When I wrote the confessions of faith in The Jesus Secret I, I had zero idea what any of it meant, but I wrote out from the an overwhelming, even desperate explosion of hope.

The confessions of faith in The Jesus Secret I are ignorant expressions of unrestrained HOPE. The confessions of faith in The Jesus Secret II flow out of the certain knowledge of my Father as my very heart.

The question is – what made the difference?

And even more than that, consider this present gushing forth of an open heavens coming through me now this January of 2020 in contrast to the deadened and sick dullness and hopelessness of June and July, 2006.

In June of 2006, I was booted out of the public school as a career option, having spent the prior semester utterly overwhelmed such that the moment I could walk away from that horror I became sick in body and soul.

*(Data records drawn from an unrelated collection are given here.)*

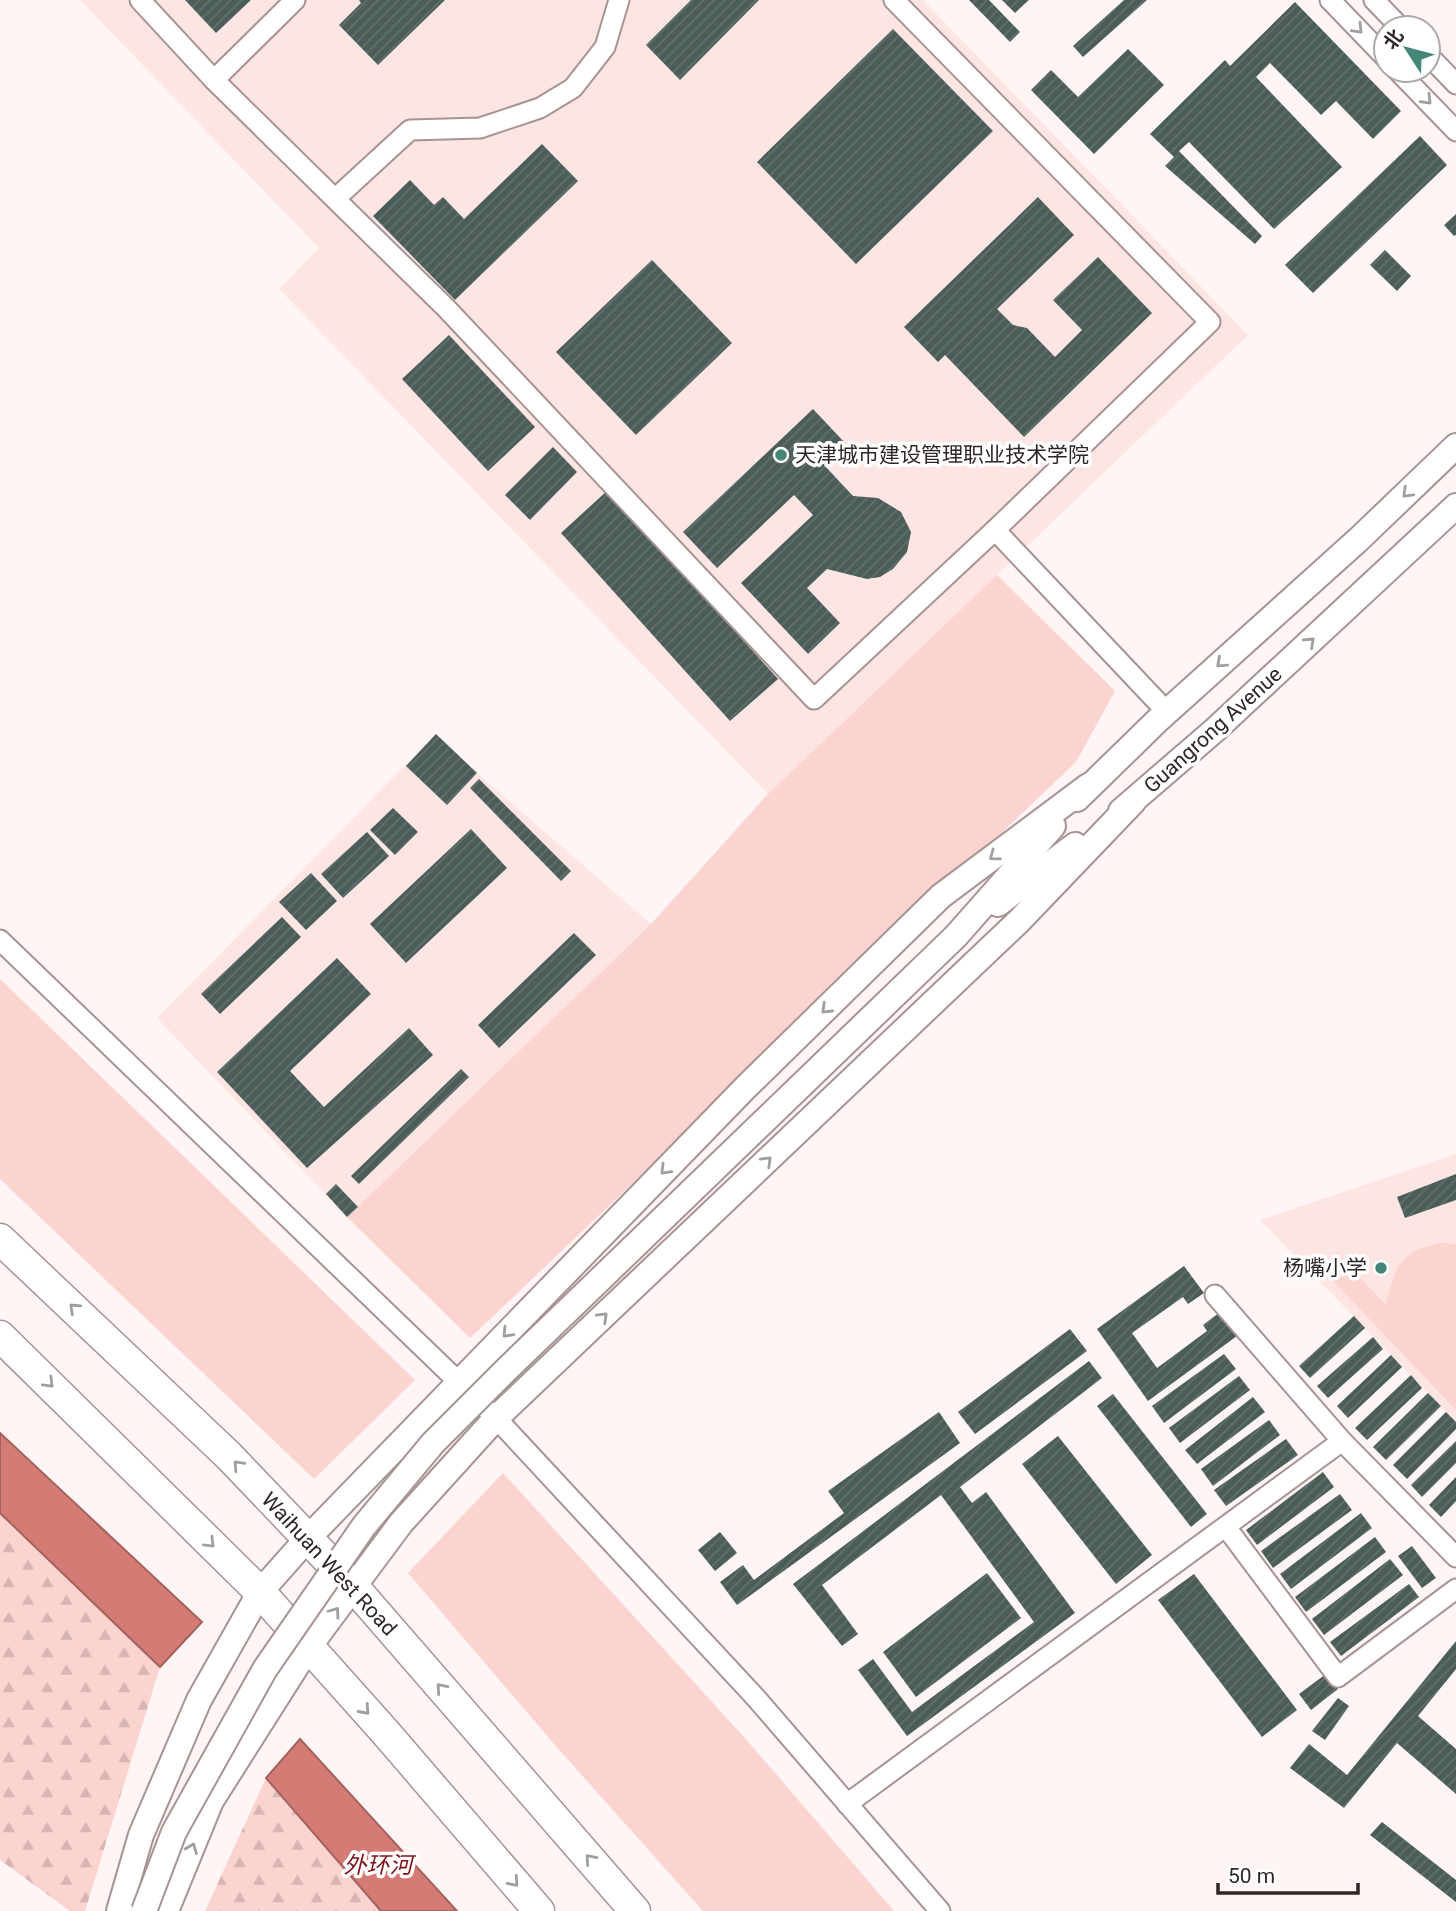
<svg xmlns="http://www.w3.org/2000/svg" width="1456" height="1911" viewBox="0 0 1456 1911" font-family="Roboto,'Noto Sans SC',sans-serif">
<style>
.built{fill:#fde5e3}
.green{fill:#fbd3cf}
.forest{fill:url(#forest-firs)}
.water{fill:#d57b75;stroke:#a3625e;stroke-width:2}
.building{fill:url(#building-hatch)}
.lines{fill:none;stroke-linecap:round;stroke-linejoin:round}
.minor-casing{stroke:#a79492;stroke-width:23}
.major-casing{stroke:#a79492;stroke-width:28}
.highway-casing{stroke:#a79492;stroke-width:33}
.minor{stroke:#fff;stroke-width:19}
.major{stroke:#fff;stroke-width:24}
.highway{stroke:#fff;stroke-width:30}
.major-bridge-casing{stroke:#a79492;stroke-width:28;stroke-linecap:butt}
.major-bridge{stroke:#fff;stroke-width:24}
.oneway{stroke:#a19e9e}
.poi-dot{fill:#448779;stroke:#fff;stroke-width:2.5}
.labels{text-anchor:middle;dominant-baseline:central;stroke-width:7;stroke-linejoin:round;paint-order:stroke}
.poi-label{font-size:21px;fill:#2f2727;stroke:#fff;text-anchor:start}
.street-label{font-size:21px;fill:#2f2727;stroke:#fff}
.water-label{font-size:23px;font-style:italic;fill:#7f1017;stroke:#fff}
</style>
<defs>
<pattern id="forest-firs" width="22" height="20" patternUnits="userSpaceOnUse" patternTransform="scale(1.75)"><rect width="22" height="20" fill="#fbd3cf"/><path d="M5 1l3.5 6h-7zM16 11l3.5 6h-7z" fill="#d7b5b2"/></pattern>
<pattern id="building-hatch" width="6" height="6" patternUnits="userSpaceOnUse" patternTransform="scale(1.75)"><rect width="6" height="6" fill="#4b5d59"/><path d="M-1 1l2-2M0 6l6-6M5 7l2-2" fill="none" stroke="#63706d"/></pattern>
</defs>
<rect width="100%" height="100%" fill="#fef5f4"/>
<g class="built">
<polygon points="80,0 923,0 1248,335 768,794 279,289 319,248"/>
<polygon points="436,734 477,773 651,924 347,1217 157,1018"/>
<polygon points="1456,1154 1456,1422 1260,1220"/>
</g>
<g class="green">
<polygon points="997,575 1115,691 1076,762 470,1338 347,1217 651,924 768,794"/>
<polygon points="0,979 415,1380 314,1479 0,1179"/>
<path d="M1443,1243L1456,1244V1410L1322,1269L1337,1253L1386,1305C1395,1267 1400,1249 1443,1243Z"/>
<polygon points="503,1473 744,1737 894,1911 703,1911 554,1744 408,1573"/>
</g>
<g class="forest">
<polygon points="0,1513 160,1667 85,1911 70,1911 0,1860"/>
<polygon points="266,1778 381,1911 205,1911"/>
</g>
<g class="water">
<polygon points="0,1433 202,1622 160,1667 0,1513"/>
<polygon points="300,1739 457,1911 381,1911 266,1778"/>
</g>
<g class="building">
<polygon points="185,0 251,0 216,33"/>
<polygon points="359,0 445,0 378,65 339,25 361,3"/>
<polygon points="691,0 759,0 680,80 646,45"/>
<polygon points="969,0 989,0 1020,32 1010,42"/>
<polygon points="1002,0 1029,0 1015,13"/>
<polygon points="1124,0 1147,0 1083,57 1073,46"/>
<polygon points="1295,2 1401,111 1373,139 1336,101 1321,115 1270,63 1256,77 1342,167 1274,229 1189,142 1179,151 1262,236 1255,244 1165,166 1174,157 1150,134 1225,60 1230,66"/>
<polygon points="893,29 993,131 856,264 757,162"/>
<polygon points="1128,49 1164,85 1094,154 1031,90 1051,70 1078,97"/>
<polygon points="1420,136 1447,165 1313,293 1285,265"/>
<polygon points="542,144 578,181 455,300 373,216 410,180 434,205 443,197 464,219"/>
<polygon points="1038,197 1074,235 997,309 1013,325 1027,328 1055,357 1082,330 1053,300 1098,257 1152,313 1024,437 945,355 938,362 904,327"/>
<polygon points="1456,214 1456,235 1454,236 1444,225"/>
<polygon points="1385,250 1411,276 1397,291 1370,265"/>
<polygon points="652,260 732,343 636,435 556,352"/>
<polygon points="449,335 535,427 488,471 402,379"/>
<polygon points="813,409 846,444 824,465 853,496 878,498 901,512 911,532 907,552 893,569 880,577 867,579 827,569 807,588 840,623 808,654 741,583 813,515 794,495 717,568 683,532"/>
<polygon points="553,447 577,472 530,520 505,495"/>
<polygon points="608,490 778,679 730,721 561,533"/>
<polygon points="436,734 477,773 447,805 406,766"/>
<polygon points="479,779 571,871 561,881 470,788"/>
<polygon points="393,808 418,832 395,855 370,830"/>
<polygon points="471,829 507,868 406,963 370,924"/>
<polygon points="367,832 389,856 343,898 321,874"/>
<polygon points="311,873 337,901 306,930 279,902"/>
<polygon points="282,917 301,937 220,1014 201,994"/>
<polygon points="574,933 596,955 499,1048 478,1025"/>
<polygon points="337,958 371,994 290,1071 324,1107 409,1028 433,1055 307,1168 217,1072"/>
<polygon points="461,1069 469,1077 359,1184 351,1176"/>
<polygon points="1456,1174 1456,1200 1405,1218 1397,1197"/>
<polygon points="336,1184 358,1207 347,1217 326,1194"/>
<polygon points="1184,1266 1204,1293 1188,1304 1183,1297 1132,1333 1157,1368 1207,1331 1203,1325 1220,1312 1237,1336 1148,1401 1097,1329"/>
<polygon points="1354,1316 1365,1328 1310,1378 1299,1366"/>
<polygon points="1070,1329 1087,1351 975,1434 958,1412"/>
<polygon points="1373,1337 1383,1349 1328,1398 1317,1386"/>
<polygon points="1224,1354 1236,1369 1164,1423 1152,1406"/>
<polygon points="1391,1355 1402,1367 1348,1418 1337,1406"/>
<polygon points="1089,1361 1102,1378 960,1487 972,1503 986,1492 1075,1613 907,1736 858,1670 873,1659 912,1712 1034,1622 941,1495 822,1585 858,1634 842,1646 793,1584"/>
<polygon points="1411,1375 1422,1388 1367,1440 1355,1428"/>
<polygon points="1239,1376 1250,1390 1180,1443 1169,1428"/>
<polygon points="1428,1393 1441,1406 1386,1460 1373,1447"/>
<polygon points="1113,1394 1207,1514 1191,1527 1097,1406"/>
<polygon points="1253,1397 1265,1412 1197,1464 1185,1450"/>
<polygon points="939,1412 960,1443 737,1605 720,1582 743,1565 754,1580 844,1513 828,1491"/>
<polygon points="1446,1412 1456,1422 1456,1429 1407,1479 1393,1465"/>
<polygon points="1269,1420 1280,1435 1213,1486 1201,1469"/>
<polygon points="1058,1436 1152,1555 1116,1584 1022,1464"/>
<polygon points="1286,1439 1298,1455 1226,1506 1214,1490"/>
<polygon points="1456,1441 1456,1463 1422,1497 1411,1485"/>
<polygon points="1323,1472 1334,1487 1257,1545 1246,1530"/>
<polygon points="1456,1477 1456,1501 1441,1517 1429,1505"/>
<polygon points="1340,1494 1352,1510 1273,1568 1261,1551"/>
<polygon points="1361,1513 1372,1528 1291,1589 1280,1574"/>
<polygon points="720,1532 737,1553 715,1571 698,1550"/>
<polygon points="1375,1537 1386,1552 1306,1612 1295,1597"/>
<polygon points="1412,1546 1436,1578 1422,1588 1398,1556"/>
<polygon points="1390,1559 1403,1575 1324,1635 1312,1619"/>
<polygon points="987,1573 1021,1618 916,1697 883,1652"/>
<polygon points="1194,1574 1297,1710 1262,1737 1158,1600"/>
<polygon points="1409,1584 1419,1597 1341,1656 1330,1642"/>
<polygon points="1456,1641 1456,1669 1418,1716 1456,1749 1456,1794 1397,1743 1344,1808 1290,1768 1309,1744 1347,1775"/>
<polygon points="1326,1674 1338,1689 1311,1710 1299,1694"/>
<polygon points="1338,1698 1349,1706 1325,1740 1312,1731"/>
<polygon points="1382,1822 1456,1880 1456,1902 1370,1835"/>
</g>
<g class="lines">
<defs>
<g id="minor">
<polyline points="140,0 214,80 447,309 814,699 995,530 1210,322 894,0"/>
<polyline points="1330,0 1386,58"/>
<polyline points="1374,0 1401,28"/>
<polyline points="1428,55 1456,84"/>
<polyline points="1397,70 1456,131"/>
<polyline points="214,80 295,0"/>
<polyline points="336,198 410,130 480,128 540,108 573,88 605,47 619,0"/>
<polyline points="995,530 1167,712"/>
<polyline points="0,940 496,1418 756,1698 940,1911"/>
<polyline points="1215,1295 1342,1441"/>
<polyline points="1226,1527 1338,1677 1456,1589"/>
<polyline points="847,1804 1342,1441 1456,1557"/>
</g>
<g id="major">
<polyline points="1077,799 1159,719 1359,539 1456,446"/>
<polyline points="1121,811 1216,729 1456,506"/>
<polyline points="998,904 1075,845"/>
<polyline points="956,936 1053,826"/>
<polyline points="119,1911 141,1835 199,1700 260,1592 307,1539 746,1087 941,896 1088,786"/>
<polyline points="166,1911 211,1801 308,1648 401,1523 496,1418 1019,921 1133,802"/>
</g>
<g id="highway">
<polyline points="0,1239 229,1456 353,1586 635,1911"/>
<polyline points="0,1336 260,1592 386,1733 539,1911"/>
</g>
</defs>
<use href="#minor" class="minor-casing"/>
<use href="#major" class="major-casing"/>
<use href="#highway" class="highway-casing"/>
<use href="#minor" class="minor"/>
<use href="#major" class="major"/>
<use href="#highway" class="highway"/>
<defs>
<polyline id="major-bridge" points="144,1911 174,1832 265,1669 364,1526 433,1443 507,1369 956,936"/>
</defs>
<use href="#major-bridge" class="major-bridge-casing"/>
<use href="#major-bridge" class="major-bridge"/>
</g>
<defs><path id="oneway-chevron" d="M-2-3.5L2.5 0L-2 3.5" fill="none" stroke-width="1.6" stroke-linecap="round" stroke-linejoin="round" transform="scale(1.75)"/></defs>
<g class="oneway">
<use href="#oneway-chevron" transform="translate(1358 29) rotate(46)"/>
<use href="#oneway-chevron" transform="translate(1427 100) rotate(46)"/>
<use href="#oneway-chevron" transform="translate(1407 493) rotate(136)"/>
<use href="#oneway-chevron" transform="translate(1310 642) rotate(-43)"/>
<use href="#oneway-chevron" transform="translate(1221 663) rotate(138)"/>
<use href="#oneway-chevron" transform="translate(994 856) rotate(143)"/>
<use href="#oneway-chevron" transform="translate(826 1009) rotate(136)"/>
<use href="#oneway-chevron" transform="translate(767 1161) rotate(-44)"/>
<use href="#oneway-chevron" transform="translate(665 1170) rotate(134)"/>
<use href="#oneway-chevron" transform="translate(74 1308) rotate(-137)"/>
<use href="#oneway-chevron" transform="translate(603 1317) rotate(-44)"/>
<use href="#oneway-chevron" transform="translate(507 1333) rotate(134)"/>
<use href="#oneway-chevron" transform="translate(49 1383) rotate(45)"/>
<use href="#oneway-chevron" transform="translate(238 1465) rotate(-133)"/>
<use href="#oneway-chevron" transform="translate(210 1543) rotate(45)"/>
<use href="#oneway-chevron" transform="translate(335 1612) rotate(-54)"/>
<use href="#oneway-chevron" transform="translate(441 1688) rotate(-131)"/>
<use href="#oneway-chevron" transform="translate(365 1710) rotate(48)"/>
<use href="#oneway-chevron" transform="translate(192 1848) rotate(-68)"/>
<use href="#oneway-chevron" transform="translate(590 1859) rotate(-131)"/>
<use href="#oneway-chevron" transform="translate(514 1882) rotate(49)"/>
</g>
<g class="poi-dot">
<circle cx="781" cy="455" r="7"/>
<circle cx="1381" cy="1268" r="7"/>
</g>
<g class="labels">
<g class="poi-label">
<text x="795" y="455">天津城市建设管理职业技术学院</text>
<text x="1367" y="1268" text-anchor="end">杨嘴小学</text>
</g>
<g class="street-label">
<text transform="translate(1213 730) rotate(-42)">Guangrong Avenue</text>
<text transform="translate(329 1564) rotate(47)">Waihuan West Road</text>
</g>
<g class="water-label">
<text x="378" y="1865">外环河</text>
</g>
</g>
<g transform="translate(1407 49) rotate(306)"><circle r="33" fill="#ffffff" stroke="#aca9a9" stroke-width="2"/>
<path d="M0-5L12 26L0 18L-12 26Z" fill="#448779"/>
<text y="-10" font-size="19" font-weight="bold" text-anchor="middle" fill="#2f2727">北</text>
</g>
<path d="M1218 1883v10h140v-10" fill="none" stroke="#2f2727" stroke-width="3.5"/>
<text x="1228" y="1883" font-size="21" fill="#2f2727" stroke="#ffffff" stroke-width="5" paint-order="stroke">50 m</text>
</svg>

From August of 1998 on, I had set my hope on being able to provide for my family by teaching school. In July of 2006, that hope was utterly gone as well.

Consider July of 2006 versus January of 2020, in which I have just spoken and then listened to “Summoned into God,” a word far beyond anything I have known, a word approaching the voice of the seven thunders.

What made the difference?

It would be impossible to describe the IMPORTANCE of the answer to that question. It is the difference between LIFE and DEATH.

The difference is my speaking the same word that is Jesus, now made personal as me.
And inside of those thirteen-and-a-half years, from August of 2006 until January of 2020, what was the single most important moment?

The most important moment happened in October of 2011. It was then, during the season of the Feast of Tabernacles, when God turned me right-side up and I saw God as He is for the first time – God-IS beneath my feet – God utterly carries me. That statement slowly changed to what I would put before you as the single most important thing about God you must speak – God is meek and lowly of heart; God thinks more highly of others than He does of Himself. – God the All-Carrying One.

The most important thing I could do for you is to change your definition of God. But, of course, our definition of God and our definition of ourselves are tied entirely together. For that reason, I must also succeed in changing your definition of yourself.

But I cannot do either one, for only one thing will change God/yourself in your eyes. – You must speak the same word that is Jesus, now made personal as you.

At the same time, I cannot convey the utter importance of my hopelessness.

The Jesus Secret IS that it’s Jesus, not us. Jesus is the One who comes into union with us. Jesus is the One who accepts our flesh as His own. Jesus is the One who lives as us. But because it is Jesus living as us, we also live inside of Him, we also are every bit a part of all that He is.

By writing my life story, I am discovering that my whole life is the Jesus Secret, flowing always out from God. – God desires to make known the riches of the glory of this Secret, which is Jesus inside of Daniel Yordy, my incredible and certain HOPE of glory (Colossians 1:27 – modified and made personal – put your own name in the blank).